New York: Basic Books, 1989

In dark silence, deep underground, experiments are now under way that may resolve the age-old question of what makes up the universe. More than two thousand years ago, Aristotle proposed adding a new substance, the qunitessence, to the four elements -- earth, air, fire, and water -- of which everything was then believed to be made. Aristotle's fifth essence could be neither seen nor felt, but it permeated all of creation. Today, astronomers have established that the visible galaxies are surrounded by a vast cosmic sea of mysterious material that is invisible to our telescopes and at least ten times as abundant as all the matter we can see. And elementary particle physicists are exploring the possibility that such matter exists not only "out there" but "in here" as well, continuously traversing the earth and ourselves.

The scientific search for this elusive dark matter is now challenging our keenest minds and most sensitive instruments. In The Fifth Essence, a leading thinker in that quest offers an engaging insider's tour of a startling universe in which everything that we are made of and all that we can see may be only an insignificant bit of "noise," a cosmic afterthought.

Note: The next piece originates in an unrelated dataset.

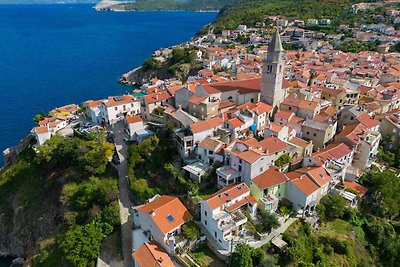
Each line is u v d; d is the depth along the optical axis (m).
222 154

At hand are new solutions to such ultimate puzzles as the fundamental structure of matter, the formation of galaxies, and whether the universe will continue to expand forever or halt and reverse, ending in a fiery "Big Crunch."

Lawrence M. Krauss is Associate Professor of Physics and Astronomy at Yale University and Visiting Scientist at the Harvard-Smithsonian Center for Astrophysics. He is the author of more than sixty scientific papers and numerous popular articles on physics and astronomy.